Conduit par le même guide, me voilà reparti. J'arrive à la maison qu'habitait Adler.

Je fus accueilli par un homme de taille moyenne, un peu voûté, presque bossu, qui avait des paupières gonflées sur un visage las. C'était, à Vienne, une époque d'élections au Landtag; Adler avait parlé, la veille, dans plusieurs réunions, et il avait employé sa nuit à écrire des articles, des appels. C'est ce que j'appris, un quart d'heure plus tard, de sa belle-fille.

-Excusez-moi, docteur, de venir troubler votre repos dominical...

-Allons au fait, au fait, dit Adler, avec une certaine raideur, mais d'un ton qui, loin d'effaroucher, était plutôt encourageant.

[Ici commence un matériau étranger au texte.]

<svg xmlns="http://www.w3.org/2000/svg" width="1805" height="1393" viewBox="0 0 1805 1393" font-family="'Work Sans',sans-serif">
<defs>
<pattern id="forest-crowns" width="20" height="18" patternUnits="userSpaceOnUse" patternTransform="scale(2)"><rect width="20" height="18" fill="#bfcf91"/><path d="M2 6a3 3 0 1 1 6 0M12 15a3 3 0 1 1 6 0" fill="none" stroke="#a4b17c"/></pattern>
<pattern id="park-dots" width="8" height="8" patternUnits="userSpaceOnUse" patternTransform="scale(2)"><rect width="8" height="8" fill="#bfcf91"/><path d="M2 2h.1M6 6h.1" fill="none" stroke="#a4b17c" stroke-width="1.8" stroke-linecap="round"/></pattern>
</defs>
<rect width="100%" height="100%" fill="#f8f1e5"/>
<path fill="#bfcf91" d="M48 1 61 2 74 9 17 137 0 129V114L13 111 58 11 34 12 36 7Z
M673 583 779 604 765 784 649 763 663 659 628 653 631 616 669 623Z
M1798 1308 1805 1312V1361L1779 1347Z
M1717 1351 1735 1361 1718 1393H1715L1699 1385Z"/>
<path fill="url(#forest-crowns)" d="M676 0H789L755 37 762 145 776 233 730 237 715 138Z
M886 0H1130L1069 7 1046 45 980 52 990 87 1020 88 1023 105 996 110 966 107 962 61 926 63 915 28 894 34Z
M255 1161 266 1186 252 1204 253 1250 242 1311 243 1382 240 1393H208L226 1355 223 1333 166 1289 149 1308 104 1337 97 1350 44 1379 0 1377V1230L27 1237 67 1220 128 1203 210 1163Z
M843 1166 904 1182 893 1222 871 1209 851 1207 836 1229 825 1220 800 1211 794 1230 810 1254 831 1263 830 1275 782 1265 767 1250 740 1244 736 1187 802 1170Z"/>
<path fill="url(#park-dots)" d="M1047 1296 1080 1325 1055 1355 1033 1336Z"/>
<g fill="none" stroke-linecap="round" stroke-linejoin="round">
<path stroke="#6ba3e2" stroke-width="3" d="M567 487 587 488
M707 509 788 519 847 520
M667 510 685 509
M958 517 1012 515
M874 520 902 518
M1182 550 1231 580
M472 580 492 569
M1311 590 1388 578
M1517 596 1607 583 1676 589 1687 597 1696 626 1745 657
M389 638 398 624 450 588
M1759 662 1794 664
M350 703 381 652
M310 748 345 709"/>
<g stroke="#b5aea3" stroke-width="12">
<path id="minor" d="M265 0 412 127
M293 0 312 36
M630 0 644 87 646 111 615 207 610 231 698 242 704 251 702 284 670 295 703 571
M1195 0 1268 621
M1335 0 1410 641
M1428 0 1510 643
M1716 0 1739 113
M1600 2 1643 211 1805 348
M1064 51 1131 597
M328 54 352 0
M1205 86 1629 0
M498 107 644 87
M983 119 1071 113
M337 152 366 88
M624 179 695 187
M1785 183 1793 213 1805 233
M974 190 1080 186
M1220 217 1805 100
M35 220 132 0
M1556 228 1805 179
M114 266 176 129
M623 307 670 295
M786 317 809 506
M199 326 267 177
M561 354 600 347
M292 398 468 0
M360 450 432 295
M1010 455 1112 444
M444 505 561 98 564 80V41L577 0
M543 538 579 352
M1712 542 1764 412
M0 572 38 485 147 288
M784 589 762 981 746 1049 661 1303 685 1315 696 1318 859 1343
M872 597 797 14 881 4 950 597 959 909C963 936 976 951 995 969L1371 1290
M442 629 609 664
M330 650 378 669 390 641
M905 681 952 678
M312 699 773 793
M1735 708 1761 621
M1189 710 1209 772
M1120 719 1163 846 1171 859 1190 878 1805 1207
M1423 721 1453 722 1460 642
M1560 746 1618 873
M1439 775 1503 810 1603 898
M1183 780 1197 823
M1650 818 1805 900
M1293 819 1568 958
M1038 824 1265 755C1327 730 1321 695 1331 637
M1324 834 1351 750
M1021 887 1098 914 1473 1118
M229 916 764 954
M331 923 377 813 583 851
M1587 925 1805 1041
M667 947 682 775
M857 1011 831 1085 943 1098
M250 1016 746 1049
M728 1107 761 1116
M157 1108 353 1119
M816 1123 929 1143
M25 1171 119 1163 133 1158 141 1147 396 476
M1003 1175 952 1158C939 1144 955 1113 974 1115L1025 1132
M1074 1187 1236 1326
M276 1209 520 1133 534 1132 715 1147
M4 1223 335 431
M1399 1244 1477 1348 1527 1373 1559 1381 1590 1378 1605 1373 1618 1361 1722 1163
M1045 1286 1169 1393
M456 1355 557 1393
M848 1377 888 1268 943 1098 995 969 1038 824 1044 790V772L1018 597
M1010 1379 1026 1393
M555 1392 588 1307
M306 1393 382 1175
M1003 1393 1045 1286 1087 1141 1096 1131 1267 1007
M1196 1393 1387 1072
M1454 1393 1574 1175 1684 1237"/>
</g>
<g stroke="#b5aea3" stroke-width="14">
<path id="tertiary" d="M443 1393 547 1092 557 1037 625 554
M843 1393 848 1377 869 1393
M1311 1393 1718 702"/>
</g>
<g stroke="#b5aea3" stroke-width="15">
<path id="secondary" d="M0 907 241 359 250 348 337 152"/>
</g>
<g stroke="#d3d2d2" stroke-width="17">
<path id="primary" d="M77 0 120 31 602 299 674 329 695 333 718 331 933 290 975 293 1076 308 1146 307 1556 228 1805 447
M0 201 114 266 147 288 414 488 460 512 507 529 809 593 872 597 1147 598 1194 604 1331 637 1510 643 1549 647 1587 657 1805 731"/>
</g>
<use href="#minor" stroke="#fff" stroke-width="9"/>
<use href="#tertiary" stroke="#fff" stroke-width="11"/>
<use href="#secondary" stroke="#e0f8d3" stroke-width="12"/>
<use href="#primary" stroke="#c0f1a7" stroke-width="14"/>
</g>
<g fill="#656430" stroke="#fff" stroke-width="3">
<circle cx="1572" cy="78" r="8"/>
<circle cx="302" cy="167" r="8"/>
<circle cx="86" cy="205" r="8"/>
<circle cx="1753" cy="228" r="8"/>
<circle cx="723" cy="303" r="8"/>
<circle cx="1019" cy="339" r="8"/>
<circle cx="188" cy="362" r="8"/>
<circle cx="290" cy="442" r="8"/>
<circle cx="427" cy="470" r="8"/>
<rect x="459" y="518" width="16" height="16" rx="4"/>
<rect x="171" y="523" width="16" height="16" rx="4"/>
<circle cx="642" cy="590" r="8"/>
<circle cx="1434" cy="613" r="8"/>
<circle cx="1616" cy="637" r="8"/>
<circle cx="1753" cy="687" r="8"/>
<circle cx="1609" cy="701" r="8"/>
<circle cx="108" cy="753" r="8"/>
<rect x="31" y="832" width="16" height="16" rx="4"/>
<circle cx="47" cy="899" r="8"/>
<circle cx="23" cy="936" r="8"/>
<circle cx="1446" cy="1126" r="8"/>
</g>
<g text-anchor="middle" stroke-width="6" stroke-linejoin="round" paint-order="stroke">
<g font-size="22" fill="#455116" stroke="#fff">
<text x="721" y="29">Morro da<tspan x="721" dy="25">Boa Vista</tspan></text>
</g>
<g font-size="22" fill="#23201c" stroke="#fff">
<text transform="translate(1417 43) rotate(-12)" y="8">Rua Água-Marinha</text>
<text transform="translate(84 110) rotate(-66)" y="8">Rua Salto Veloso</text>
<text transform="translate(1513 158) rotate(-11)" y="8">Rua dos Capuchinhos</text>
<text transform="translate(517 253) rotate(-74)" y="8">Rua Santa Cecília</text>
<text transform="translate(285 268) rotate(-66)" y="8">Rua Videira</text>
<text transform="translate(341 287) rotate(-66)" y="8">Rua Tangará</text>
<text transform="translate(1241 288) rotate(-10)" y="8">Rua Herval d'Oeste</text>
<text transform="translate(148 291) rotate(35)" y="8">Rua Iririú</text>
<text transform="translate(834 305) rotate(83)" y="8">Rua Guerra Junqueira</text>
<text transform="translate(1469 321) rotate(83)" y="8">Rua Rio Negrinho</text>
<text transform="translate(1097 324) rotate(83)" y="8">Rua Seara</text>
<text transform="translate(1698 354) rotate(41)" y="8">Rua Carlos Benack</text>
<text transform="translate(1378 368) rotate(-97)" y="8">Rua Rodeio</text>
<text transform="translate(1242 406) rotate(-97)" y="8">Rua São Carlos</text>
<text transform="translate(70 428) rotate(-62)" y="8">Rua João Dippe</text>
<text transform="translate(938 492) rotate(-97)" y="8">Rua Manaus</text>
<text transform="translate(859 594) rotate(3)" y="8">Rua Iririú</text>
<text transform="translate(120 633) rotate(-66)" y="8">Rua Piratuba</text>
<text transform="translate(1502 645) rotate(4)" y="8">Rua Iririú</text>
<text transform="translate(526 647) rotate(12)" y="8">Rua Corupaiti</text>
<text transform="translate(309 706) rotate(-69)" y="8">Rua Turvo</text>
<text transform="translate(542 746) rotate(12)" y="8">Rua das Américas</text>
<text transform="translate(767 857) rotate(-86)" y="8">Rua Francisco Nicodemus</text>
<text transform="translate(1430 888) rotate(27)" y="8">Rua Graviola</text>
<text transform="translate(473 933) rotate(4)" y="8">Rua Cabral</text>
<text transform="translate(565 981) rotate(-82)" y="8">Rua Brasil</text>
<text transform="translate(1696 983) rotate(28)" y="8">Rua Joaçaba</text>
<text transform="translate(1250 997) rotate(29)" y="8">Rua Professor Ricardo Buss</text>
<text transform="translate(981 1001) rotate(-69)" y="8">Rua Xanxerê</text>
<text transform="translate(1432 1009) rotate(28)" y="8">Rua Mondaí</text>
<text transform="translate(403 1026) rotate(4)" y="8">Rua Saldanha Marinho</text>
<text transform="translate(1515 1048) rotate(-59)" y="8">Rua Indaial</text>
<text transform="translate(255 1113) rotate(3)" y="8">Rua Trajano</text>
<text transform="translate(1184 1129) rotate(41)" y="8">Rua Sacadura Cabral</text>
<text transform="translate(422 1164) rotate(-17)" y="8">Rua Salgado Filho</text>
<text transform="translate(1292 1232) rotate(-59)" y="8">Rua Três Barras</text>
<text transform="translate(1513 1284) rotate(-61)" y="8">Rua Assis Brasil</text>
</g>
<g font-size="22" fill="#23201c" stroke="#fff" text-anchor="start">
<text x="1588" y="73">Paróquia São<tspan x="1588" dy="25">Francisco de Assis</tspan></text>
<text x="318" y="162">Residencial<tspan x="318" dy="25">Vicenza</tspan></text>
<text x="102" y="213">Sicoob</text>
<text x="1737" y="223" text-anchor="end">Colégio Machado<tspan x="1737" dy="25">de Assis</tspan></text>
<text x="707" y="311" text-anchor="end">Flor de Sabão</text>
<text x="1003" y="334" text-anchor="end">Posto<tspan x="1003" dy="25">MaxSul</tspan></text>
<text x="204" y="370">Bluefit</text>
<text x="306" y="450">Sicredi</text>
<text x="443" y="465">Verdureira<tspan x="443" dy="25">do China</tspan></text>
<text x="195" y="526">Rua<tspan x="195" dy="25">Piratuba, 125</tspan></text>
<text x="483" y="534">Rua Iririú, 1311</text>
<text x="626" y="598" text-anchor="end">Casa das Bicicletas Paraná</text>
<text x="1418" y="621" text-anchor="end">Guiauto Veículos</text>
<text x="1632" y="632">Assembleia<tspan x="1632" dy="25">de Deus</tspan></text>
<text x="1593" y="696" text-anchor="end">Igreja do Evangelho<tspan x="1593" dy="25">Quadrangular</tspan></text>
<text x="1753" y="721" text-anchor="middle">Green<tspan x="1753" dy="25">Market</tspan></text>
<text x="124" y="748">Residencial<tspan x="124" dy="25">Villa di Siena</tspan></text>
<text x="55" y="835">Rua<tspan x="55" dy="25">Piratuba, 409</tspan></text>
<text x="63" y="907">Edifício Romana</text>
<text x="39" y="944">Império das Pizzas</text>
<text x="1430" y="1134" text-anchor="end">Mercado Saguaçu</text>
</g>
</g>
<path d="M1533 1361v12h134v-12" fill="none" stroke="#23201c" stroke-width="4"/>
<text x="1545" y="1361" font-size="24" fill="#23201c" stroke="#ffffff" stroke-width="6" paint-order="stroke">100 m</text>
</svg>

L'esprit transparaissait par toutes les rides de cet homme.

-Je suis Russe...

-Oh! inutile de le dire, j'ai déjà pu le deviner...

Je racontai au docteur, qui m'étudiait rapidement du regard, l'entretien que j'avais eu au seuil de la rédaction.

-Tiens, tiens ! On vous a dit ainsi ? Qui pouvait-ce bien être ? Un grand ? Et qui crie ? C'est Austerlitz. Il crie , dites-vous ? Austerlitz !... Ne prenez pas cela trop au sérieux. Si vous apportez jamais de Russie des nouvelles de révolution, vous pouvez sonner chez moi, même la nuit... Katia ! Katia ! s'écria-t-il soudain.

Sa belle-fille entra. C'était une Russe.

-Maintenant, vos affaires vont aller mieux, dit-il en nous quittant.

J'étais sûr de pouvoir continuer mon voyage.